▶ _数据_
════════

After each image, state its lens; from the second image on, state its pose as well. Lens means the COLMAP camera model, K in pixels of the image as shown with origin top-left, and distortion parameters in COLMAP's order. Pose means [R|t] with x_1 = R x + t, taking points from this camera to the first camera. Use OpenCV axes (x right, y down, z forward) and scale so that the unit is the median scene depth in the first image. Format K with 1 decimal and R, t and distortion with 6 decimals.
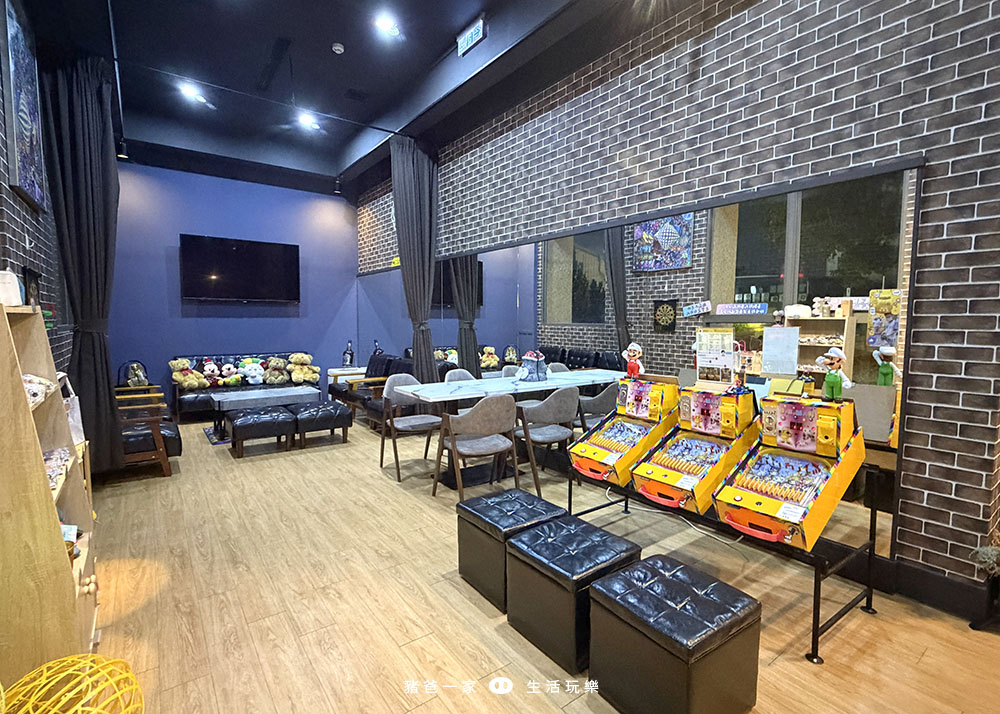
lens RADIAL K [[481.7, 0, 499.2], [0, 481.7, 358.3], [0, 0, 1]] dist [0.003252, 0.000096]
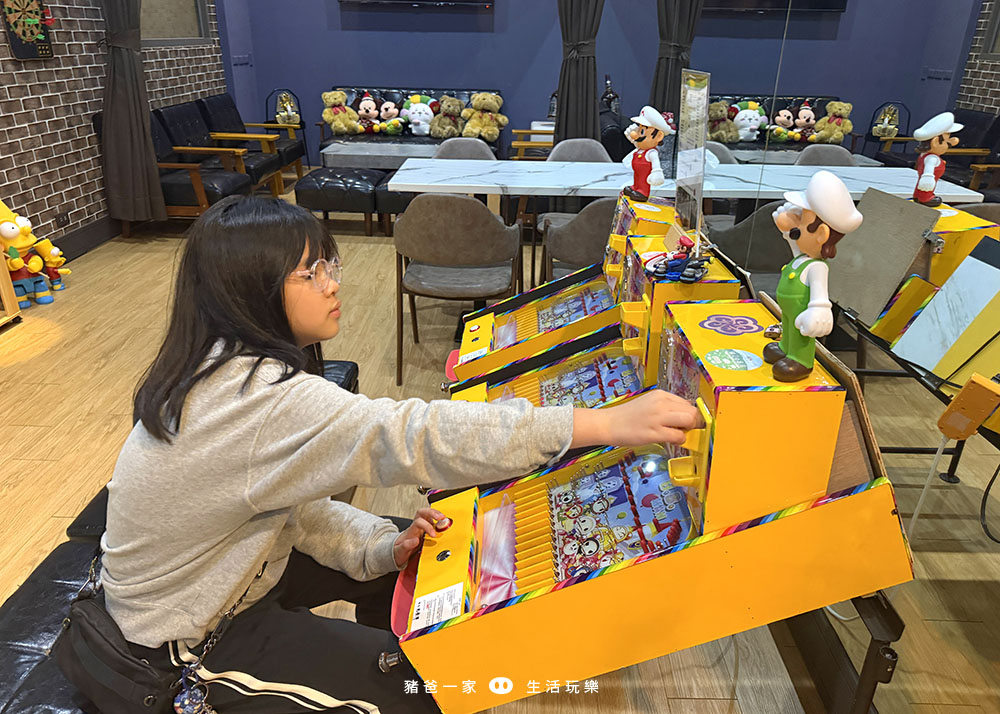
lens RADIAL K [[732.4, 0, 501.0], [0, 732.4, 356.5], [0, 0, 1]] dist [0.002997, -0.001506]
pose [[0.798044, 0.254991, -0.545990, 0.257921], [-0.066081, 0.937626, 0.341308, -0.015912], [0.598965, -0.236299, 0.765117, 0.186297]]
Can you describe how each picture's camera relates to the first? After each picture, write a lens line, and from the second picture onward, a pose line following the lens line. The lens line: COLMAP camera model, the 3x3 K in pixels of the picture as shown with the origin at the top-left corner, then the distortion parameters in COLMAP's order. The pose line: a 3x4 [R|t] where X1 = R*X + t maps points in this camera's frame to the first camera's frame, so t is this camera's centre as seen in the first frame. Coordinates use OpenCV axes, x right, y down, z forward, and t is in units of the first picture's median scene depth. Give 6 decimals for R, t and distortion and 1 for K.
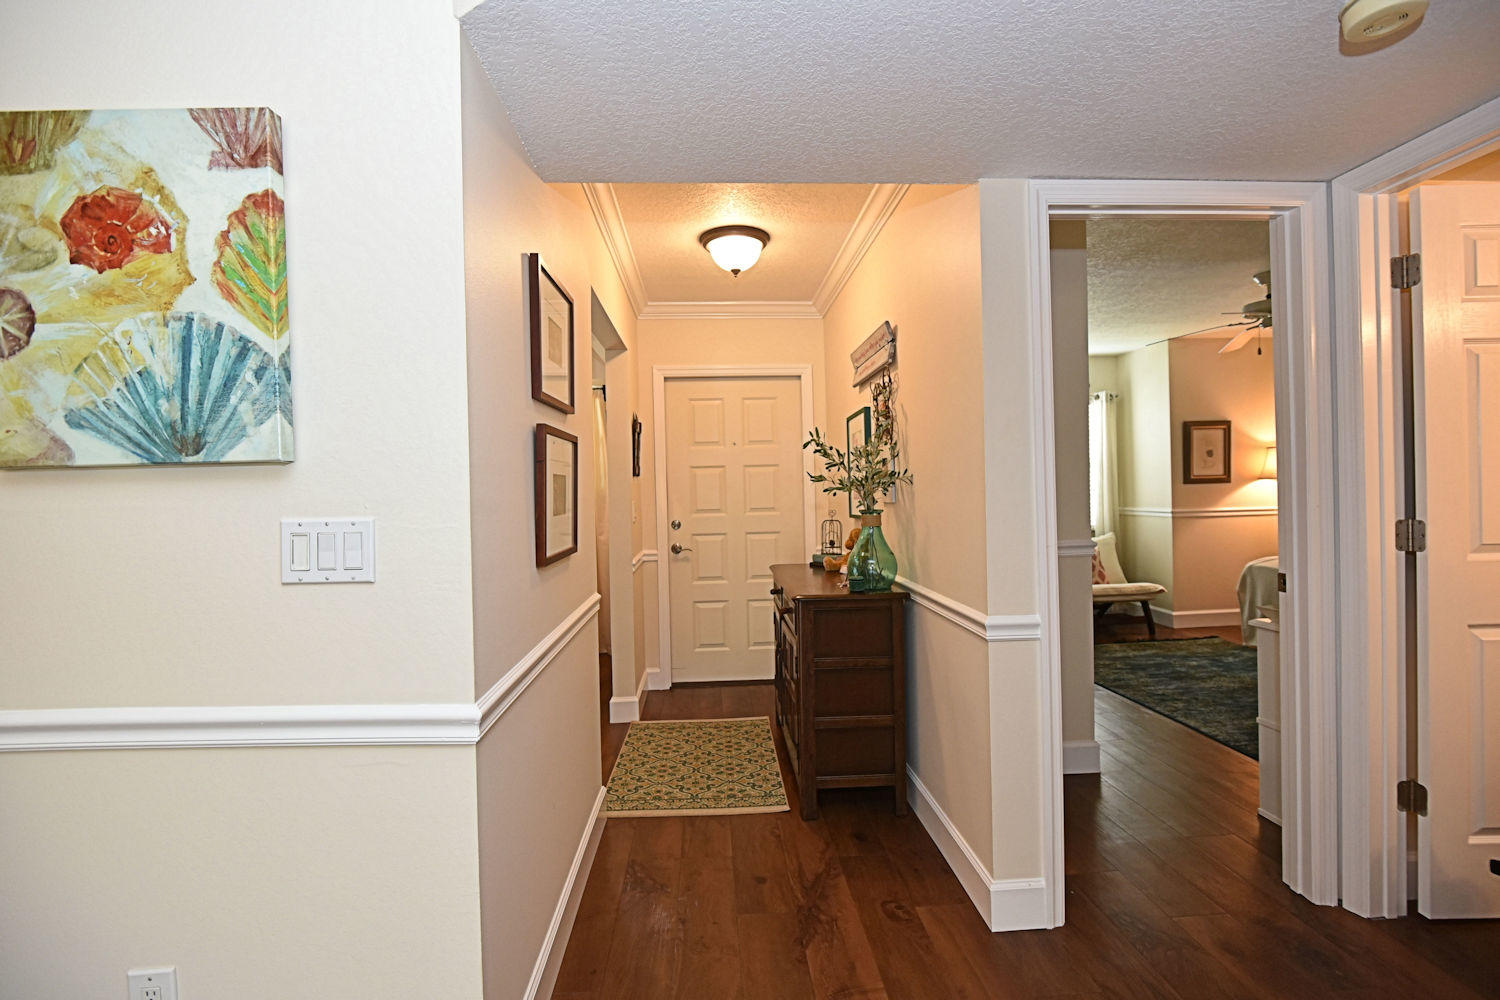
lens RADIAL K [[716.4, 0, 750.0], [0, 716.4, 500.0], [0, 0, 1]] dist [-0.000561, -0.000069]
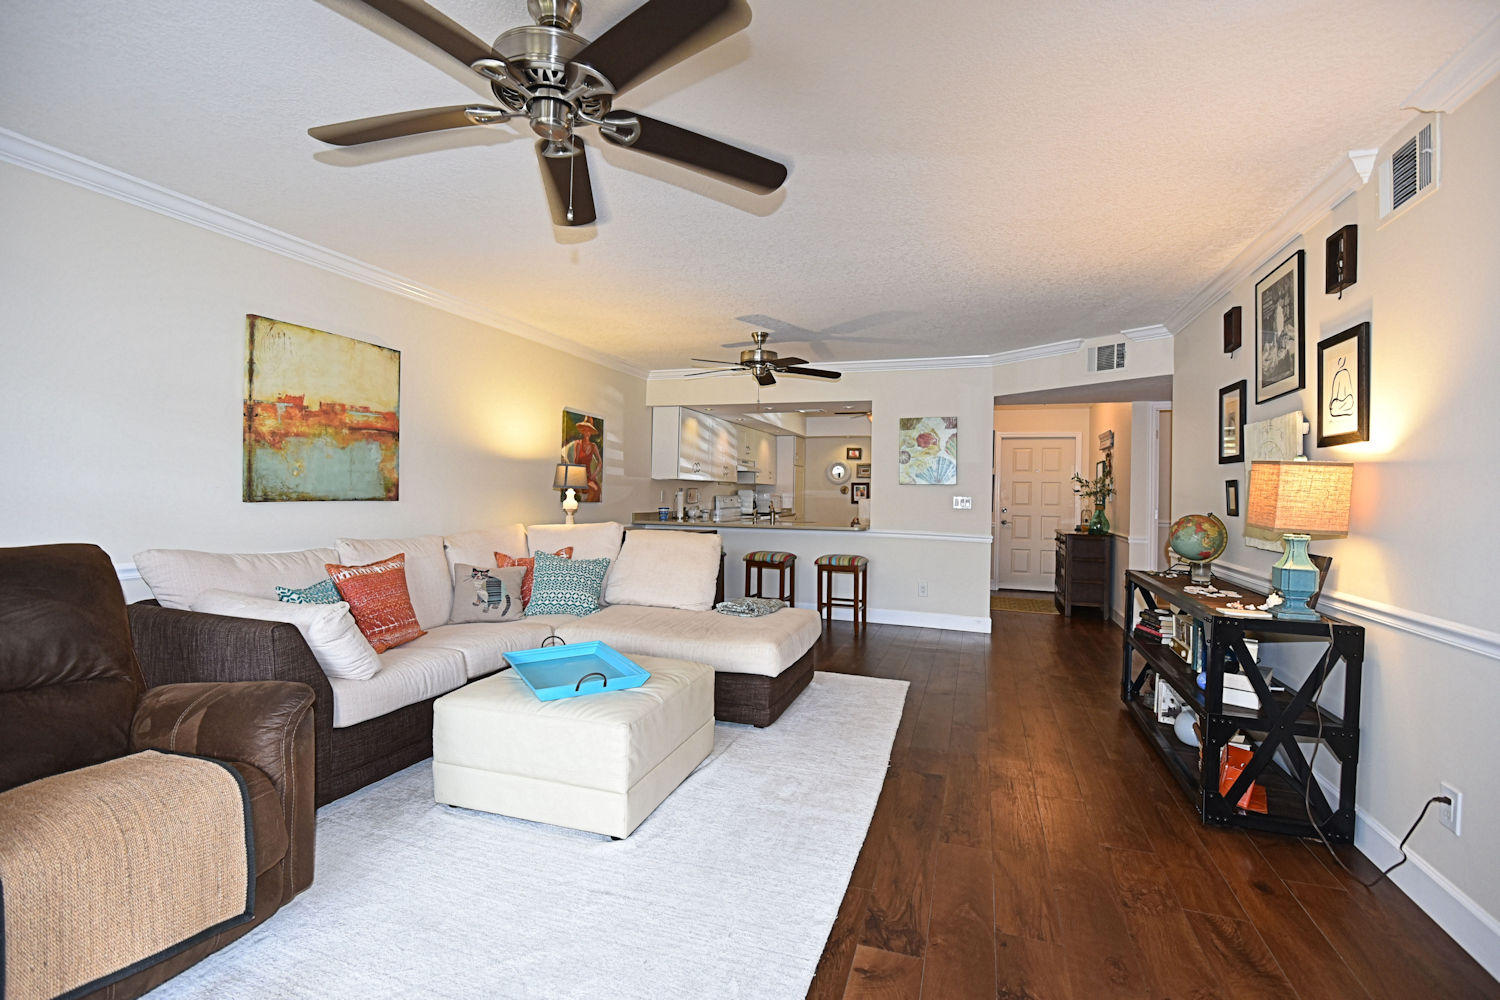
lens RADIAL K [[716.4, 0, 750.0], [0, 716.4, 500.0], [0, 0, 1]] dist [-0.000561, -0.000069]
pose [[0.931778, 0.038696, -0.360961, -0.073029], [-0.040183, 0.999187, 0.003387, 0.042208], [0.360798, 0.011348, 0.932575, -1.868129]]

════════

请将上面的所有行整理成编号列表，略去空行，并且不要在答案中保留图片。

▶ _练习作答_
1. After each image, state its lens; from the second image on, state its pose as well. Lens means the COLMAP camera model, K in pixels of the image as shown with origin top-left, and distortion parameters in COLMAP's order. Pose means [R|t] with x_1 = R x + t, taking points from this camera to the first camera. Use OpenCV axes (x right, y down, z forward) and scale so that the unit is the median scene depth in the first image. Format K with 1 decimal and R, t and distortion with 6 decimals.
2. lens RADIAL K [[481.7, 0, 499.2], [0, 481.7, 358.3], [0, 0, 1]] dist [0.003252, 0.000096]
3. lens RADIAL K [[732.4, 0, 501.0], [0, 732.4, 356.5], [0, 0, 1]] dist [0.002997, -0.001506]
4. pose [[0.798044, 0.254991, -0.545990, 0.257921], [-0.066081, 0.937626, 0.341308, -0.015912], [0.598965, -0.236299, 0.765117, 0.186297]]
5. Can you describe how each picture's camera relates to the first? After each picture, write a lens line, and from the second picture onward, a pose line following the lens line. The lens line: COLMAP camera model, the 3x3 K in pixels of the picture as shown with the origin at the top-left corner, then the distortion parameters in COLMAP's order. The pose line: a 3x4 [R|t] where X1 = R*X + t maps points in this camera's frame to the first camera's frame, so t is this camera's centre as seen in the first frame. Coordinates use OpenCV axes, x right, y down, z forward, and t is in units of the first picture's median scene depth. Give 6 decimals for R, t and distortion and 1 for K.
6. lens RADIAL K [[716.4, 0, 750.0], [0, 716.4, 500.0], [0, 0, 1]] dist [-0.000561, -0.000069]
7. lens RADIAL K [[716.4, 0, 750.0], [0, 716.4, 500.0], [0, 0, 1]] dist [-0.000561, -0.000069]
8. pose [[0.931778, 0.038696, -0.360961, -0.073029], [-0.040183, 0.999187, 0.003387, 0.042208], [0.360798, 0.011348, 0.932575, -1.868129]]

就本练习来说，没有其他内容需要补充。